In 1902, the currency situation in Tibet was a complex tapestry of local tradition, regional influence, and imperial pressure. The primary circulating medium was the Tibetan silver
tangka (or
srang), a coin minted in Lhasa and other centers like Derge. However, the monetary system was not unified; the tangka's weight and silver purity varied significantly between different issuing authorities, leading to confusion in trade. Alongside these, Chinese silver
sycee ingots, Indian rupees, and even Nepalese mohars circulated, particularly in border regions, reflecting Tibet's position at the crossroads of empires.
This monetary fragmentation was exacerbated by growing British imperial ambition. The Indian rupee, backed by the powerful British Raj, was making increasing inroads, especially in southern Tibet near the trade routes to Sikkim and Bhutan. British trade agents and the Younghusband Expedition (which would invade in 1903-04) actively promoted the rupee's use to facilitate commerce and extend economic influence. This created a de facto currency competition, undermining the authority of the Lhasa government and the Qing officials stationed in Tibet.
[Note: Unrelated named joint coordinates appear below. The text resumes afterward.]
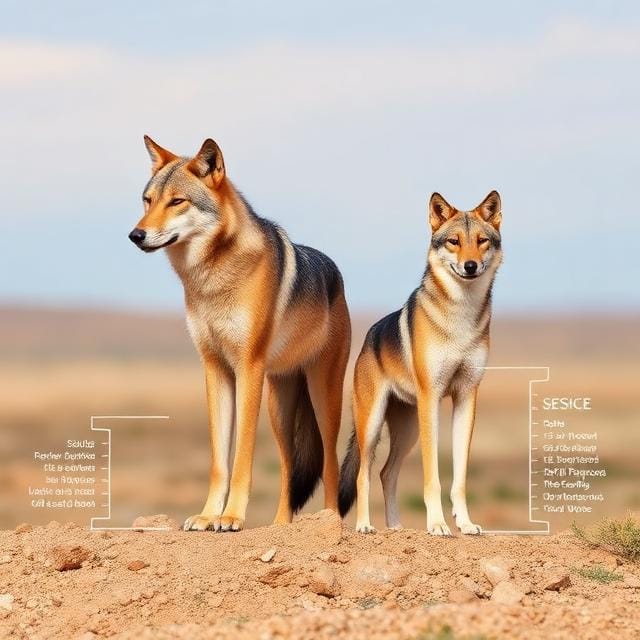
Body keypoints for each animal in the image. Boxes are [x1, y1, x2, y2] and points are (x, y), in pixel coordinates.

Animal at [129, 136, 351, 531]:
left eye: (177, 201)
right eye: (148, 200)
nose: (135, 234)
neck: (210, 280)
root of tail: (335, 274)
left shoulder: (249, 368)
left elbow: (243, 457)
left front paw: (231, 517)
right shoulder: (215, 368)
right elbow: (220, 460)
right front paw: (208, 515)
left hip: (324, 399)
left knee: (330, 466)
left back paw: (329, 522)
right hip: (280, 409)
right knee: (289, 469)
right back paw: (280, 526)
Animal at [338, 191, 503, 535]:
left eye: (481, 241)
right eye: (454, 241)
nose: (470, 266)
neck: (460, 319)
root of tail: (369, 339)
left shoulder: (467, 396)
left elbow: (460, 479)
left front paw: (465, 524)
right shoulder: (432, 398)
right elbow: (433, 479)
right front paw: (437, 525)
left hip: (408, 430)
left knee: (387, 473)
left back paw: (396, 528)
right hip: (372, 426)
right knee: (364, 474)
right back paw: (365, 526)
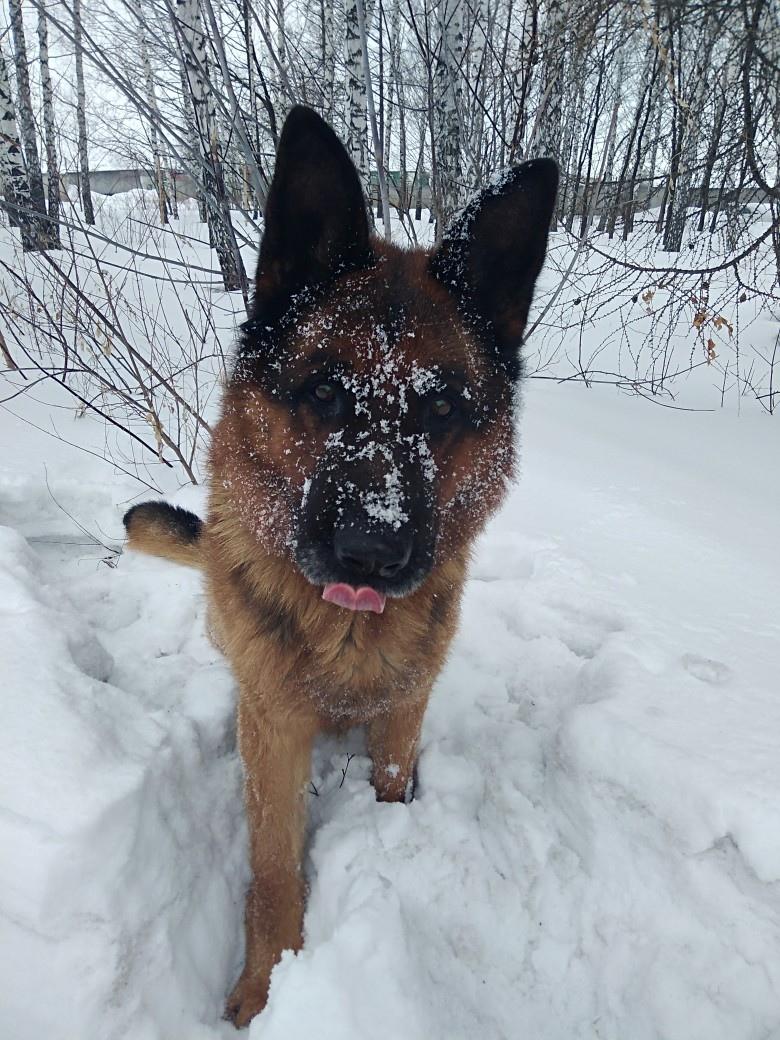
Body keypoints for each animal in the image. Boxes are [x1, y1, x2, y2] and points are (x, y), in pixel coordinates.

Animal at [125, 105, 557, 1023]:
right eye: (323, 393)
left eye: (441, 410)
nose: (371, 549)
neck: (346, 637)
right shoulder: (275, 730)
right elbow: (272, 870)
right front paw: (264, 987)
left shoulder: (402, 711)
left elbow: (391, 782)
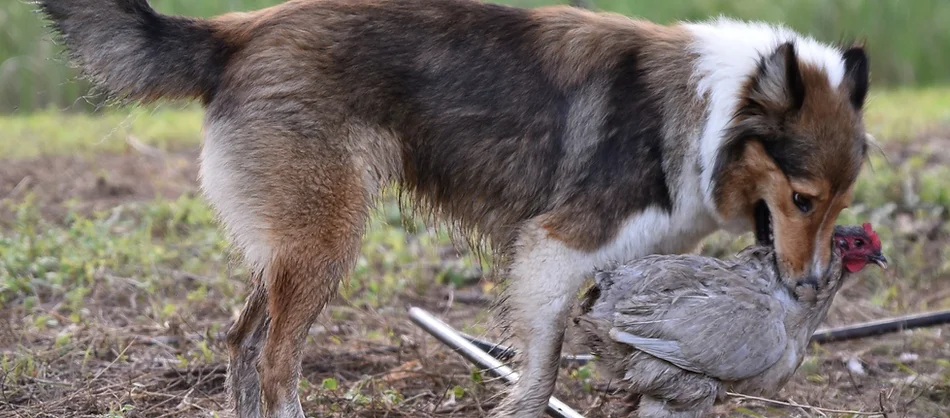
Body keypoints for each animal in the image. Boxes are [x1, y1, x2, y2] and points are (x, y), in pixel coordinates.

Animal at [37, 0, 872, 416]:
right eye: (802, 199)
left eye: (842, 202)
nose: (805, 288)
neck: (713, 111)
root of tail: (233, 33)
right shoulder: (553, 251)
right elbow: (540, 375)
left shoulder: (635, 268)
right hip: (327, 239)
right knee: (275, 361)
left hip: (289, 243)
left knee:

Internally, the Tibetan government under the 13th Dalai Lama faced the challenge of asserting sovereignty through a stable currency, while externally, it was caught between two weakening powers: the declining Qing Dynasty, which claimed suzerainty but had limited practical control over Tibetan minting, and the expanding British Empire. The year 1902 thus represents a precarious moment on the eve of major military conflict, with the currency market mirroring the broader political struggle for control over Tibet's economic and political future.